▶ Prompt: Can you rewrite these entries with every "common name" changed to "vernacular name" and nothing else altered?
--- Data to use ---
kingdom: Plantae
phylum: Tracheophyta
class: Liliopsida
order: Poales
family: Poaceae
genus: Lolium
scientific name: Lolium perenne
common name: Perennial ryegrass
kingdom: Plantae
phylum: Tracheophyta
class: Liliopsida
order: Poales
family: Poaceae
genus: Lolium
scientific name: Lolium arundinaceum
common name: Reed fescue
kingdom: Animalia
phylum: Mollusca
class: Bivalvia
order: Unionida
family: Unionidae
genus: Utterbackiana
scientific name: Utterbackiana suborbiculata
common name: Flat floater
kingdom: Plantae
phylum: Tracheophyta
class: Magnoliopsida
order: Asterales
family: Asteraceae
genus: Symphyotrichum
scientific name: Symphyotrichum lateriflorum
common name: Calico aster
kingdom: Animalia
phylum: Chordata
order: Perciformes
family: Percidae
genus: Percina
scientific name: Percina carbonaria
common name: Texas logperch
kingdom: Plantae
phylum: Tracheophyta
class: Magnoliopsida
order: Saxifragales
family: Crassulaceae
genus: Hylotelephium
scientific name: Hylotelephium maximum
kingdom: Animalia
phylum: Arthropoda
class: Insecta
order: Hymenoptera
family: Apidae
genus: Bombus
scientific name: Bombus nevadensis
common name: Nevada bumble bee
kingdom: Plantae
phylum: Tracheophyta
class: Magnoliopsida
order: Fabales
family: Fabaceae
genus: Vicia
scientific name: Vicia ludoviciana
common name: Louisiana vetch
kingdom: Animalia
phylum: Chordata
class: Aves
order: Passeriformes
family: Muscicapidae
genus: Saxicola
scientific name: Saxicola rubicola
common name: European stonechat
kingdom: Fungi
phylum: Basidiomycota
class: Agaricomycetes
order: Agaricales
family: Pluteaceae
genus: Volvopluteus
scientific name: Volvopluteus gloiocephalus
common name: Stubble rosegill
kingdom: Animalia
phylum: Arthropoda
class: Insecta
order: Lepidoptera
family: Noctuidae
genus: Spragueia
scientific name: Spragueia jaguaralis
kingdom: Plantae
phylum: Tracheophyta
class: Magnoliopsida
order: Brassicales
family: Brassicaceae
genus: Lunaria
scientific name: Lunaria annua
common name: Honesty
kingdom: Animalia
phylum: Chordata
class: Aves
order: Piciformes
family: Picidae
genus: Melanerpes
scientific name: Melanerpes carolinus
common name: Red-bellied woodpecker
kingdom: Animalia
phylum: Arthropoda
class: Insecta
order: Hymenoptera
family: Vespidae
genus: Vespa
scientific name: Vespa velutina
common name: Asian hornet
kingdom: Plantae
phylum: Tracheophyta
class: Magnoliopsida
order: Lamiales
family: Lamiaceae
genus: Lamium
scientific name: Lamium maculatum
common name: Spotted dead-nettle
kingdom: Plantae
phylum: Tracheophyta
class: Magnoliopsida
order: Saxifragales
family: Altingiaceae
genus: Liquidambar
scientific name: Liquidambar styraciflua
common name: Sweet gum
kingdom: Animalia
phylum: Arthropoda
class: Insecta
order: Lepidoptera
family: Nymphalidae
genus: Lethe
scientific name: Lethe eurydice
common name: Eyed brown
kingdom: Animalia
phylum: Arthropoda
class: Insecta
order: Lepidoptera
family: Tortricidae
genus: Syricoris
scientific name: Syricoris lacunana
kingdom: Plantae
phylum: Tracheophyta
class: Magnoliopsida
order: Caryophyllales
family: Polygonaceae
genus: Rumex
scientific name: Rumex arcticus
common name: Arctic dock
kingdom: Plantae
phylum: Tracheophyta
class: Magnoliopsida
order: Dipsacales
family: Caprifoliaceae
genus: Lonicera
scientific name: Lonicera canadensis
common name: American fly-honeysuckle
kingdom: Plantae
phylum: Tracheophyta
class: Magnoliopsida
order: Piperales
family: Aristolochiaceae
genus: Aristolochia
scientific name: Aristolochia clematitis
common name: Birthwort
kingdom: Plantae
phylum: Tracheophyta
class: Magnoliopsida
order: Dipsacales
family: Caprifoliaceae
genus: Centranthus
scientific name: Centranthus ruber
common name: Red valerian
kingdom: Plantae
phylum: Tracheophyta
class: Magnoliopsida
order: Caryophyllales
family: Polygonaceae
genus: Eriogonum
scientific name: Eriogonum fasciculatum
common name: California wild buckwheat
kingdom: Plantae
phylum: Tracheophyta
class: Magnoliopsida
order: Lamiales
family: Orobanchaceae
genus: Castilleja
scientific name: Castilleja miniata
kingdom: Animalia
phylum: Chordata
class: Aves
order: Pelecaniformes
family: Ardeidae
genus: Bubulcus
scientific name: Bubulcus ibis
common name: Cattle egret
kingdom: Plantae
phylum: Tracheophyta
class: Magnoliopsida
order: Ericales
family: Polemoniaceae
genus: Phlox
---
▶ Response below:
kingdom: Plantae
phylum: Tracheophyta
class: Liliopsida
order: Poales
family: Poaceae
genus: Lolium
scientific name: Lolium perenne
vernacular name: Perennial ryegrass
kingdom: Plantae
phylum: Tracheophyta
class: Liliopsida
order: Poales
family: Poaceae
genus: Lolium
scientific name: Lolium arundinaceum
vernacular name: Reed fescue
kingdom: Animalia
phylum: Mollusca
class: Bivalvia
order: Unionida
family: Unionidae
genus: Utterbackiana
scientific name: Utterbackiana suborbiculata
vernacular name: Flat floater
kingdom: Plantae
phylum: Tracheophyta
class: Magnoliopsida
order: Asterales
family: Asteraceae
genus: Symphyotrichum
scientific name: Symphyotrichum lateriflorum
vernacular name: Calico aster
kingdom: Animalia
phylum: Chordata
order: Perciformes
family: Percidae
genus: Percina
scientific name: Percina carbonaria
vernacular name: Texas logperch
kingdom: Plantae
phylum: Tracheophyta
class: Magnoliopsida
order: Saxifragales
family: Crassulaceae
genus: Hylotelephium
scientific name: Hylotelephium maximum
kingdom: Animalia
phylum: Arthropoda
class: Insecta
order: Hymenoptera
family: Apidae
genus: Bombus
scientific name: Bombus nevadensis
vernacular name: Nevada bumble bee
kingdom: Plantae
phylum: Tracheophyta
class: Magnoliopsida
order: Fabales
family: Fabaceae
genus: Vicia
scientific name: Vicia ludoviciana
vernacular name: Louisiana vetch
kingdom: Animalia
phylum: Chordata
class: Aves
order: Passeriformes
family: Muscicapidae
genus: Saxicola
scientific name: Saxicola rubicola
vernacular name: European stonechat
kingdom: Fungi
phylum: Basidiomycota
class: Agaricomycetes
order: Agaricales
family: Pluteaceae
genus: Volvopluteus
scientific name: Volvopluteus gloiocephalus
vernacular name: Stubble rosegill
kingdom: Animalia
phylum: Arthropoda
class: Insecta
order: Lepidoptera
family: Noctuidae
genus: Spragueia
scientific name: Spragueia jaguaralis
kingdom: Plantae
phylum: Tracheophyta
class: Magnoliopsida
order: Brassicales
family: Brassicaceae
genus: Lunaria
scientific name: Lunaria annua
vernacular name: Honesty
kingdom: Animalia
phylum: Chordata
class: Aves
order: Piciformes
family: Picidae
genus: Melanerpes
scientific name: Melanerpes carolinus
vernacular name: Red-bellied woodpecker
kingdom: Animalia
phylum: Arthropoda
class: Insecta
order: Hymenoptera
family: Vespidae
genus: Vespa
scientific name: Vespa velutina
vernacular name: Asian hornet
kingdom: Plantae
phylum: Tracheophyta
class: Magnoliopsida
order: Lamiales
family: Lamiaceae
genus: Lamium
scientific name: Lamium maculatum
vernacular name: Spotted dead-nettle
kingdom: Plantae
phylum: Tracheophyta
class: Magnoliopsida
order: Saxifragales
family: Altingiaceae
genus: Liquidambar
scientific name: Liquidambar styraciflua
vernacular name: Sweet gum
kingdom: Animalia
phylum: Arthropoda
class: Insecta
order: Lepidoptera
family: Nymphalidae
genus: Lethe
scientific name: Lethe eurydice
vernacular name: Eyed brown
kingdom: Animalia
phylum: Arthropoda
class: Insecta
order: Lepidoptera
family: Tortricidae
genus: Syricoris
scientific name: Syricoris lacunana
kingdom: Plantae
phylum: Tracheophyta
class: Magnoliopsida
order: Caryophyllales
family: Polygonaceae
genus: Rumex
scientific name: Rumex arcticus
vernacular name: Arctic dock
kingdom: Plantae
phylum: Tracheophyta
class: Magnoliopsida
order: Dipsacales
family: Caprifoliaceae
genus: Lonicera
scientific name: Lonicera canadensis
vernacular name: American fly-honeysuckle
kingdom: Plantae
phylum: Tracheophyta
class: Magnoliopsida
order: Piperales
family: Aristolochiaceae
genus: Aristolochia
scientific name: Aristolochia clematitis
vernacular name: Birthwort
kingdom: Plantae
phylum: Tracheophyta
class: Magnoliopsida
order: Dipsacales
family: Caprifoliaceae
genus: Centranthus
scientific name: Centranthus ruber
vernacular name: Red valerian
kingdom: Plantae
phylum: Tracheophyta
class: Magnoliopsida
order: Caryophyllales
family: Polygonaceae
genus: Eriogonum
scientific name: Eriogonum fasciculatum
vernacular name: California wild buckwheat
kingdom: Plantae
phylum: Tracheophyta
class: Magnoliopsida
order: Lamiales
family: Orobanchaceae
genus: Castilleja
scientific name: Castilleja miniata
kingdom: Animalia
phylum: Chordata
class: Aves
order: Pelecaniformes
family: Ardeidae
genus: Bubulcus
scientific name: Bubulcus ibis
vernacular name: Cattle egret
kingdom: Plantae
phylum: Tracheophyta
class: Magnoliopsida
order: Ericales
family: Polemoniaceae
genus: Phlox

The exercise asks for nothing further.